Felício Filho foi indiciado pela PF em 6 de agosto, junto com outras 15 pessoas — entre diretores, gerentes, pilotos, despachantes operacionais e profissionais de manutenção da companhia. O indiciamento é a conclusão da autoridade policial ao fim do inquérito: não equivale a denúncia recebida pela Justiça nem a condenação. Caberá agora ao Ministério Público Federal decidir se apresenta denúncia, e os indiciados podem apresentar sua defesa no curso do processo. Até decisão judicial definitiva, todos são presumidos inocentes.

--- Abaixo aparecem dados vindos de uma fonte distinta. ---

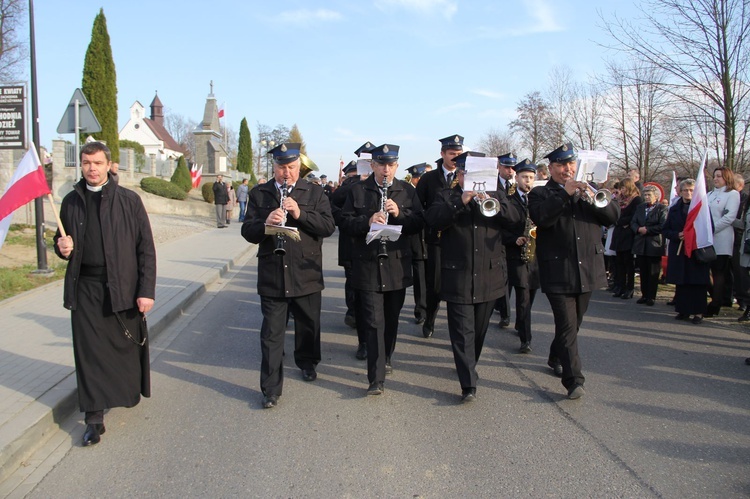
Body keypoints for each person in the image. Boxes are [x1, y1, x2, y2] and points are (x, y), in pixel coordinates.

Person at [53, 141, 156, 446]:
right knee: (88, 354)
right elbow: (61, 241)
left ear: (110, 165)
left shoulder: (128, 201)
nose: (91, 168)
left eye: (97, 163)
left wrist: (145, 291)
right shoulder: (71, 202)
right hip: (85, 288)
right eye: (86, 163)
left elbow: (146, 250)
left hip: (121, 286)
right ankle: (94, 419)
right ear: (81, 165)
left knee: (120, 348)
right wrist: (61, 248)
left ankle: (122, 393)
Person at [241, 142, 335, 409]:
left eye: (292, 168)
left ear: (299, 167)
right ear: (274, 167)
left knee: (308, 324)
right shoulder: (260, 193)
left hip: (306, 272)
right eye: (282, 167)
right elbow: (248, 231)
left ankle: (307, 362)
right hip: (273, 272)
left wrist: (299, 213)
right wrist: (264, 223)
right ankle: (270, 389)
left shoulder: (314, 192)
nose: (287, 173)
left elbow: (327, 226)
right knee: (271, 333)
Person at [528, 142, 620, 399]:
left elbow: (612, 218)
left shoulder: (591, 190)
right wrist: (565, 194)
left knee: (574, 323)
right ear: (551, 168)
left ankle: (556, 355)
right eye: (560, 165)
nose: (566, 169)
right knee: (567, 325)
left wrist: (593, 197)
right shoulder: (540, 194)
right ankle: (574, 380)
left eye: (570, 164)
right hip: (558, 271)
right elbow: (542, 218)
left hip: (588, 269)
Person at [425, 151, 518, 402]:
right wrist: (461, 202)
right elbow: (432, 221)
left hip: (490, 275)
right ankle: (468, 384)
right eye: (465, 172)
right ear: (459, 173)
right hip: (458, 276)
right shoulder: (446, 196)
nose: (469, 176)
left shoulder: (498, 196)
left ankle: (469, 363)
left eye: (476, 172)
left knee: (478, 331)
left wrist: (495, 202)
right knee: (462, 331)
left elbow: (516, 220)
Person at [339, 144, 424, 395]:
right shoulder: (357, 190)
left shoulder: (407, 191)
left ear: (396, 166)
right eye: (381, 164)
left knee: (391, 319)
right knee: (373, 321)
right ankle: (375, 378)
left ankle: (386, 356)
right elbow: (343, 221)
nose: (386, 169)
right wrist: (366, 221)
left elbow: (419, 222)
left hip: (396, 264)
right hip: (367, 264)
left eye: (391, 165)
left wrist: (399, 214)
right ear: (373, 165)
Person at [415, 134, 464, 338]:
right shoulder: (428, 179)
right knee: (434, 284)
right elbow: (418, 207)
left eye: (458, 154)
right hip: (436, 239)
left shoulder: (466, 178)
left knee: (458, 285)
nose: (455, 158)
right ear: (442, 154)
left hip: (460, 240)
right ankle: (430, 318)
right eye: (452, 154)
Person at [332, 148, 373, 359]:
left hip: (375, 246)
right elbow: (334, 204)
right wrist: (355, 182)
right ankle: (353, 313)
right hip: (352, 243)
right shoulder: (351, 184)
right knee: (353, 282)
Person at [501, 159, 540, 353]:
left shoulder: (538, 199)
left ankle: (520, 323)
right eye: (524, 177)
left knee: (530, 295)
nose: (528, 181)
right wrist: (513, 239)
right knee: (523, 297)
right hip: (516, 256)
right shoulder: (508, 201)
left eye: (531, 178)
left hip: (535, 256)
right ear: (517, 178)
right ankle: (526, 339)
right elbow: (500, 230)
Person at [663, 179, 710, 324]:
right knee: (681, 281)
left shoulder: (702, 209)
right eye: (685, 190)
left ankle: (698, 311)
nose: (688, 193)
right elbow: (666, 229)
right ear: (681, 191)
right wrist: (677, 235)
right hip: (679, 248)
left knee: (696, 281)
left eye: (691, 190)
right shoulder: (674, 208)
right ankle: (683, 310)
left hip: (696, 249)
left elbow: (709, 229)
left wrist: (692, 235)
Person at [706, 167, 740, 317]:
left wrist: (712, 229)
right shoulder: (709, 194)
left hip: (722, 238)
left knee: (718, 272)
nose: (716, 179)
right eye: (714, 176)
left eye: (719, 176)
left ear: (727, 177)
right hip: (706, 239)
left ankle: (716, 303)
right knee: (705, 271)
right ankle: (713, 296)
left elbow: (729, 217)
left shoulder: (732, 194)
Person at [631, 185, 667, 305]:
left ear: (656, 196)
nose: (646, 197)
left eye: (649, 195)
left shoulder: (662, 208)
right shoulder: (640, 207)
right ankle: (644, 294)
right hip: (641, 243)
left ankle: (651, 296)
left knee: (653, 271)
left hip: (654, 243)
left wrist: (648, 230)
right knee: (643, 270)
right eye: (645, 195)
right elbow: (633, 221)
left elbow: (663, 225)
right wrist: (638, 229)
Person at [494, 152, 517, 328]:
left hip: (517, 237)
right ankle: (505, 314)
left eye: (512, 167)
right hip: (500, 237)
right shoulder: (493, 186)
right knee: (503, 278)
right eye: (507, 167)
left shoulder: (519, 185)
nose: (510, 171)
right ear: (499, 167)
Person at [611, 178, 642, 299]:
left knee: (628, 263)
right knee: (619, 262)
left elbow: (634, 215)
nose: (622, 191)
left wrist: (620, 221)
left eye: (623, 188)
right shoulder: (620, 200)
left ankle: (630, 288)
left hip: (628, 233)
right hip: (619, 231)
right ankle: (620, 285)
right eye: (621, 188)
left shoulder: (636, 199)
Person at [406, 162, 429, 325]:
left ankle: (430, 307)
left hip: (429, 241)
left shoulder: (429, 192)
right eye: (418, 177)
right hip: (415, 241)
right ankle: (420, 310)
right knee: (420, 279)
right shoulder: (409, 194)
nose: (419, 180)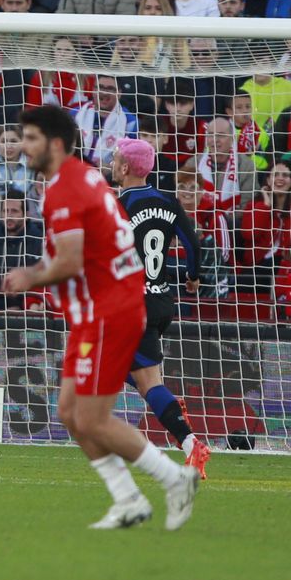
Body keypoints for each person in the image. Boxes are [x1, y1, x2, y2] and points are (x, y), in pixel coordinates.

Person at [2, 105, 199, 530]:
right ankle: (128, 498)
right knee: (70, 412)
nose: (23, 145)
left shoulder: (67, 188)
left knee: (90, 416)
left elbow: (70, 261)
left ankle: (175, 477)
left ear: (54, 144)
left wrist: (28, 277)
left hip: (113, 311)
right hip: (99, 308)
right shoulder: (86, 178)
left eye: (31, 138)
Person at [111, 138, 211, 479]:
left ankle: (189, 440)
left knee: (146, 382)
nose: (111, 164)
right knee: (123, 370)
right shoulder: (168, 201)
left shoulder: (117, 205)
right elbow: (193, 243)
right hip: (161, 300)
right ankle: (166, 403)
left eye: (114, 159)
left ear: (124, 168)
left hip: (130, 304)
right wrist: (193, 277)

A investigação concluiu que o acidente ocorreu depois de a aeronave perder progressivamente o desempenho aerodinâmico em condições de formação de gelo. Segundo a PF, o sistema pneumático de degelo (Airframe De-Icing) apresentava falhas que permitiam o acúmulo de gelo nas asas e na estrutura do ATR 72-500, o que levou à perda de velocidade e à entrada em estol. O voo tinha 58 passageiros e 4 tripulantes — não houve sobreviventes.
O que o empresário relatou no depoimento
Ainda segundo a Polícia Federal, o empresário reconheceu em depoimento que um sistema automatizado de monitoramento de dados de voo, capaz de identificar a recorrência de falhas no sistema de degelo, estava apenas planejado pela empresa e não havia sido implementado até a data do acidente.
A Voepass é a antiga Passaredo Transportes Aéreos, fundada pelo pai de Felício Filho. Piloto com mais de 30 anos de experiência, ele assumiu formalmente a gestão da empresa em 2002.